> _What you will do_: The pictures in the data below are to be omitted; all else must be duplicated exactly.

> _Records for processing_:
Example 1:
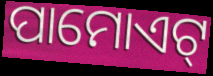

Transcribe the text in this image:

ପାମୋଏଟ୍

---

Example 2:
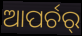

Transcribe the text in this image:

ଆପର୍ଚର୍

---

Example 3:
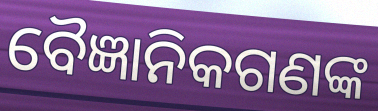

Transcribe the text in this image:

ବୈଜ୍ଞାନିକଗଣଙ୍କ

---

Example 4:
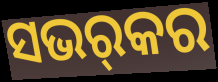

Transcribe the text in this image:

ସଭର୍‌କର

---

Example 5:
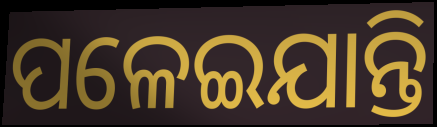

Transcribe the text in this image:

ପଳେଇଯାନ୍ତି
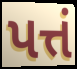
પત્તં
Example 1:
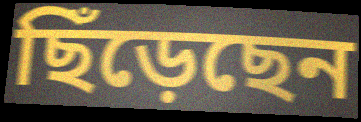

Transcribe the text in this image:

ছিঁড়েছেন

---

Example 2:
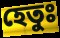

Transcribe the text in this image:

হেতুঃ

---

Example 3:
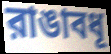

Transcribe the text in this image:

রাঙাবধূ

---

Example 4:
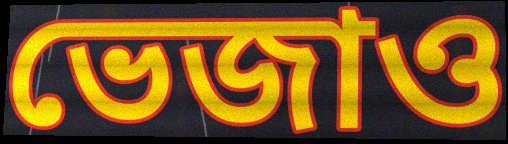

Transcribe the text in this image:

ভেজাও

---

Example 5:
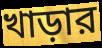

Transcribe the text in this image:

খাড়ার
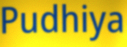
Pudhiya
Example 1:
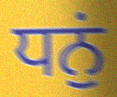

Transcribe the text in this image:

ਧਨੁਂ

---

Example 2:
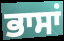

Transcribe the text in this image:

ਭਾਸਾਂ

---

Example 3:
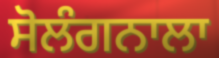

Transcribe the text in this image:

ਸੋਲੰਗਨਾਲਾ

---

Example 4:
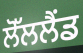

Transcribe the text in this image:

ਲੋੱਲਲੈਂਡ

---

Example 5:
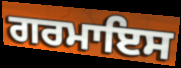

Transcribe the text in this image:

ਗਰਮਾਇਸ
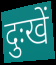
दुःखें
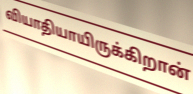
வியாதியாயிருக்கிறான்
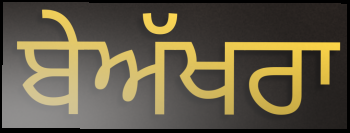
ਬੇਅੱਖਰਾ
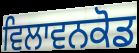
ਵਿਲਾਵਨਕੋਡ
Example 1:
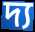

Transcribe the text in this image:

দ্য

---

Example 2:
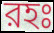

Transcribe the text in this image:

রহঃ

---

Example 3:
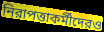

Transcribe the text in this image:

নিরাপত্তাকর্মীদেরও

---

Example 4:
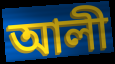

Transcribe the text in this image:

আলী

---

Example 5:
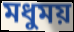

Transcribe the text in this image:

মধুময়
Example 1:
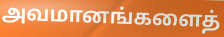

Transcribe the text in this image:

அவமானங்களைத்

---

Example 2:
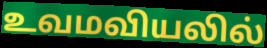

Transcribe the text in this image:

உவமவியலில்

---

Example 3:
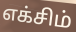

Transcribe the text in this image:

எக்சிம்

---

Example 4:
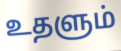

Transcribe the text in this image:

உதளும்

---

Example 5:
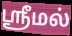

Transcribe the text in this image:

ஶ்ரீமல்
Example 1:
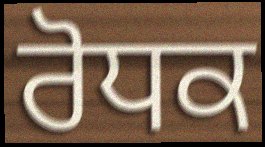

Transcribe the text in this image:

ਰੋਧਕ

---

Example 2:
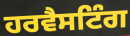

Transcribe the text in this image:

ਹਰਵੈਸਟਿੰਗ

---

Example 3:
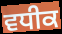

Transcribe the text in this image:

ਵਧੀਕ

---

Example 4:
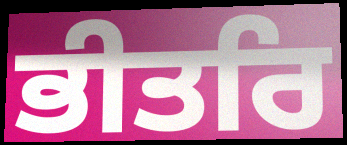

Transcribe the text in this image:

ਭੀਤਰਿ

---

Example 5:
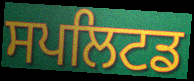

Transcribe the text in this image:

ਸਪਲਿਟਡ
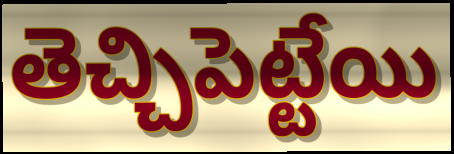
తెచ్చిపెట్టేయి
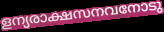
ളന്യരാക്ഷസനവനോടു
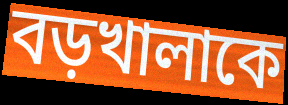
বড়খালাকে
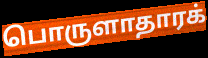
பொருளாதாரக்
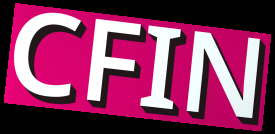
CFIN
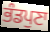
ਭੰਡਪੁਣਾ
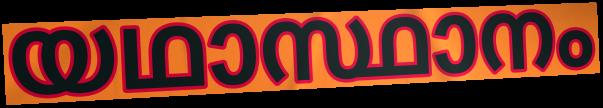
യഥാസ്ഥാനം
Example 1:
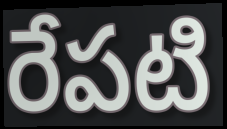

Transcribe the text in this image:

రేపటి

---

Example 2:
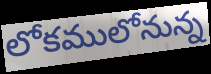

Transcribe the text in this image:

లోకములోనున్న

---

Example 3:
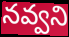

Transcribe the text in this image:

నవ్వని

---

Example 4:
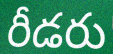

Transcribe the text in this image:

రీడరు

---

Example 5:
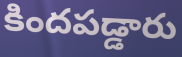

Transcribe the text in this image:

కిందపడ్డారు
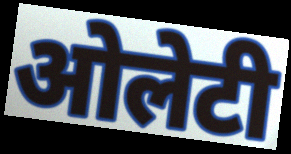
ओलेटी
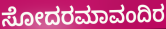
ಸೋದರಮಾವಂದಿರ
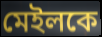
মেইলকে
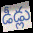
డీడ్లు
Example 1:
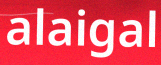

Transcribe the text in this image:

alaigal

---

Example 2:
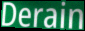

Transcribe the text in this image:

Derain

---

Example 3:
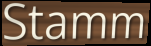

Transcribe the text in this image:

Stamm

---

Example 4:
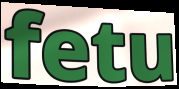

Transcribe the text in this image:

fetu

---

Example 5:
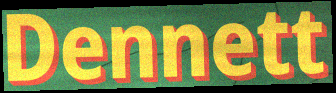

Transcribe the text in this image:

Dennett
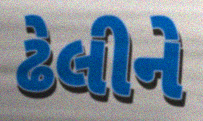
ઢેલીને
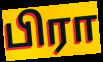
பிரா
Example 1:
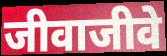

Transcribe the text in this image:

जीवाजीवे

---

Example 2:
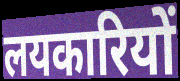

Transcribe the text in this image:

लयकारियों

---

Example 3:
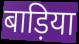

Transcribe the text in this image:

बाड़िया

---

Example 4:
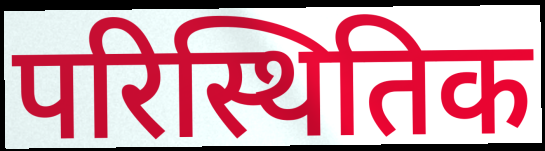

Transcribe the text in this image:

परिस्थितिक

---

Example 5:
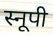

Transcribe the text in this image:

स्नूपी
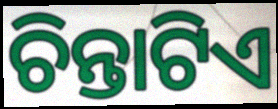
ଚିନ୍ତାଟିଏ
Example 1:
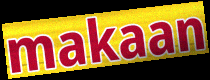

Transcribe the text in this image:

> _Final answer_:
Example 1:

Transcribe the text in this image:

ପାମୋଏଟ୍

---

Example 2:

Transcribe the text in this image:

ଆପର୍ଚର୍

---

Example 3:

Transcribe the text in this image:

ବୈଜ୍ଞାନିକଗଣଙ୍କ

---

Example 4:

Transcribe the text in this image:

ସଭର୍‌କର

---

Example 5:

Transcribe the text in this image:

ପଳେଇଯାନ୍ତି
પત્તં
Example 1:

Transcribe the text in this image:

ছিঁড়েছেন

---

Example 2:

Transcribe the text in this image:

হেতুঃ

---

Example 3:

Transcribe the text in this image:

রাঙাবধূ

---

Example 4:

Transcribe the text in this image:

ভেজাও

---

Example 5:

Transcribe the text in this image:

খাড়ার
Pudhiya
Example 1:

Transcribe the text in this image:

ਧਨੁਂ

---

Example 2:

Transcribe the text in this image:

ਭਾਸਾਂ

---

Example 3:

Transcribe the text in this image:

ਸੋਲੰਗਨਾਲਾ

---

Example 4:

Transcribe the text in this image:

ਲੋੱਲਲੈਂਡ

---

Example 5:

Transcribe the text in this image:

ਗਰਮਾਇਸ
दुःखें
வியாதியாயிருக்கிறான்
ਬੇਅੱਖਰਾ
ਵਿਲਾਵਨਕੋਡ
Example 1:

Transcribe the text in this image:

দ্য

---

Example 2:

Transcribe the text in this image:

রহঃ

---

Example 3:

Transcribe the text in this image:

নিরাপত্তাকর্মীদেরও

---

Example 4:

Transcribe the text in this image:

আলী

---

Example 5:

Transcribe the text in this image:

মধুময়
Example 1:

Transcribe the text in this image:

அவமானங்களைத்

---

Example 2:

Transcribe the text in this image:

உவமவியலில்

---

Example 3:

Transcribe the text in this image:

எக்சிம்

---

Example 4:

Transcribe the text in this image:

உதளும்

---

Example 5:

Transcribe the text in this image:

ஶ்ரீமல்
Example 1:

Transcribe the text in this image:

ਰੋਧਕ

---

Example 2:

Transcribe the text in this image:

ਹਰਵੈਸਟਿੰਗ

---

Example 3:

Transcribe the text in this image:

ਵਧੀਕ

---

Example 4:

Transcribe the text in this image:

ਭੀਤਰਿ

---

Example 5:

Transcribe the text in this image:

ਸਪਲਿਟਡ
తెచ్చిపెట్టేయి
ളന്യരാക്ഷസനവനോടു
বড়খালাকে
பொருளாதாரக்
CFIN
ਭੰਡਪੁਣਾ
യഥാസ്ഥാനം
Example 1:

Transcribe the text in this image:

రేపటి

---

Example 2:

Transcribe the text in this image:

లోకములోనున్న

---

Example 3:

Transcribe the text in this image:

నవ్వని

---

Example 4:

Transcribe the text in this image:

రీడరు

---

Example 5:

Transcribe the text in this image:

కిందపడ్డారు
ओलेटी
ಸೋದರಮಾವಂದಿರ
মেইলকে
డీడ్లు
Example 1:

Transcribe the text in this image:

alaigal

---

Example 2:

Transcribe the text in this image:

Derain

---

Example 3:

Transcribe the text in this image:

Stamm

---

Example 4:

Transcribe the text in this image:

fetu

---

Example 5:

Transcribe the text in this image:

Dennett
ઢેલીને
பிரா
Example 1:

Transcribe the text in this image:

जीवाजीवे

---

Example 2:

Transcribe the text in this image:

लयकारियों

---

Example 3:

Transcribe the text in this image:

बाड़िया

---

Example 4:

Transcribe the text in this image:

परिस्थितिक

---

Example 5:

Transcribe the text in this image:

स्नूपी
ଚିନ୍ତାଟିଏ
Example 1:

Transcribe the text in this image:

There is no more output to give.